Copy all of the entries that follow, exactly.

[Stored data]
• • • • • • •

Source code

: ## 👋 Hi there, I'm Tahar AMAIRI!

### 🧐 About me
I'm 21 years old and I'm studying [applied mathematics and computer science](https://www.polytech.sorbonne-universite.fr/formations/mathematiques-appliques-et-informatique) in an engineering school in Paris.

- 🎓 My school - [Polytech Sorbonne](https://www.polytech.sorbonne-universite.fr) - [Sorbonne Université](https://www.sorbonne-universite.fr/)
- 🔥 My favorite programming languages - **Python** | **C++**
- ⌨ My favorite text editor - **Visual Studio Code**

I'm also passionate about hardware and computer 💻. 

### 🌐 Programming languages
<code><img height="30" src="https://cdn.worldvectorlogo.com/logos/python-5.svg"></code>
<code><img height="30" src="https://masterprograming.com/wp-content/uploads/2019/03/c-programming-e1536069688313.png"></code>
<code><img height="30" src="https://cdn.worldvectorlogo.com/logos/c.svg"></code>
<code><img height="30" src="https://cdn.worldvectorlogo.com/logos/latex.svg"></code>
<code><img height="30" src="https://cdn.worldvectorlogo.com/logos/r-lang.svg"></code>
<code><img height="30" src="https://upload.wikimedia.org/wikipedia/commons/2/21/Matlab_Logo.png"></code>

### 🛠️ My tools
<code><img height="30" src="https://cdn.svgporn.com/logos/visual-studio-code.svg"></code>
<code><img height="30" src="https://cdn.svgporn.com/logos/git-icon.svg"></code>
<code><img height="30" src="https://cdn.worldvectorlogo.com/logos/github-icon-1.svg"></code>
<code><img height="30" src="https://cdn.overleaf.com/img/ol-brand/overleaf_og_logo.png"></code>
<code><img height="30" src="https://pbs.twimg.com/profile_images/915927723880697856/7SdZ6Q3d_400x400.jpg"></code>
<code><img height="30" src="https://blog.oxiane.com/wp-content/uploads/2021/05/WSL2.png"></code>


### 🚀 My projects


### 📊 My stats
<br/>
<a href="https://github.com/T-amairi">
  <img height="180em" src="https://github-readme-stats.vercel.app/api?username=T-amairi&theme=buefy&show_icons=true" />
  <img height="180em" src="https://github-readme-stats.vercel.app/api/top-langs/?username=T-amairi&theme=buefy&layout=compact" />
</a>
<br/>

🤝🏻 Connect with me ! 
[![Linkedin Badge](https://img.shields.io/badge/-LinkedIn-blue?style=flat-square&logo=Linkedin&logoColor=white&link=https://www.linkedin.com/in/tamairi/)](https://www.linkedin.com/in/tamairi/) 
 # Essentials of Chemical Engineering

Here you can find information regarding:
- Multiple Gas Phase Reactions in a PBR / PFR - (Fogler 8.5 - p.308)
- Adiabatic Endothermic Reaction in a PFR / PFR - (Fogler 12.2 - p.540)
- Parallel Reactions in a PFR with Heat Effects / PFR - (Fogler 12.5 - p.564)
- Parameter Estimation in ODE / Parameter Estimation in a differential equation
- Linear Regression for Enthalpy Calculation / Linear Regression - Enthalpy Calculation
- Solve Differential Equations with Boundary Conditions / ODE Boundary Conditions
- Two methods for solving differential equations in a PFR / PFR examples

• • • • • • •

* Answer to the exercise
Source code

: ## 👋 Hi there, I'm Tahar AMAIRI!

### 🧐 About me
I'm 21 years old and I'm studying [applied mathematics and computer science](https://www.polytech.sorbonne-universite.fr/formations/mathematiques-appliques-et-informatique) in an engineering school in Paris.

- 🎓 My school - [Polytech Sorbonne](https://www.polytech.sorbonne-universite.fr) - [Sorbonne Université](https://www.sorbonne-universite.fr/)
- 🔥 My favorite programming languages - **Python** | **C++**
- ⌨ My favorite text editor - **Visual Studio Code**

I'm also passionate about hardware and computer 💻. 

### 🌐 Programming languages
<code><img height="30" src="https://cdn.worldvectorlogo.com/logos/python-5.svg"></code>
<code><img height="30" src="https://masterprograming.com/wp-content/uploads/2019/03/c-programming-e1536069688313.png"></code>
<code><img height="30" src="https://cdn.worldvectorlogo.com/logos/c.svg"></code>
<code><img height="30" src="https://cdn.worldvectorlogo.com/logos/latex.svg"></code>
<code><img height="30" src="https://cdn.worldvectorlogo.com/logos/r-lang.svg"></code>
<code><img height="30" src="https://upload.wikimedia.org/wikipedia/commons/2/21/Matlab_Logo.png"></code>

### 🛠️ My tools
<code><img height="30" src="https://cdn.svgporn.com/logos/visual-studio-code.svg"></code>
<code><img height="30" src="https://cdn.svgporn.com/logos/git-icon.svg"></code>
<code><img height="30" src="https://cdn.worldvectorlogo.com/logos/github-icon-1.svg"></code>
<code><img height="30" src="https://cdn.overleaf.com/img/ol-brand/overleaf_og_logo.png"></code>
<code><img height="30" src="https://pbs.twimg.com/profile_images/915927723880697856/7SdZ6Q3d_400x400.jpg"></code>
<code><img height="30" src="https://blog.oxiane.com/wp-content/uploads/2021/05/WSL2.png"></code>


### 🚀 My projects


### 📊 My stats
<br/>
<a href="https://github.com/T-amairi">
  <img height="180em" src="https://github-readme-stats.vercel.app/api?username=T-amairi&theme=buefy&show_icons=true" />
  <img height="180em" src="https://github-readme-stats.vercel.app/api/top-langs/?username=T-amairi&theme=buefy&layout=compact" />
</a>
<br/>

🤝🏻 Connect with me ! 
[![Linkedin Badge](https://img.shields.io/badge/-LinkedIn-blue?style=flat-square&logo=Linkedin&logoColor=white&link=https://www.linkedin.com/in/tamairi/)](https://www.linkedin.com/in/tamairi/) 
 # Essentials of Chemical Engineering

Here you can find information regarding:
- Multiple Gas Phase Reactions in a PBR / PFR - (Fogler 8.5 - p.308)
- Adiabatic Endothermic Reaction in a PFR / PFR - (Fogler 12.2 - p.540)
- Parallel Reactions in a PFR with Heat Effects / PFR - (Fogler 12.5 - p.564)
- Parameter Estimation in ODE / Parameter Estimation in a differential equation
- Linear Regression for Enthalpy Calculation / Linear Regression - Enthalpy Calculation
- Solve Differential Equations with Boundary Conditions / ODE Boundary Conditions
- Two methods for solving differential equations in a PFR / PFR examples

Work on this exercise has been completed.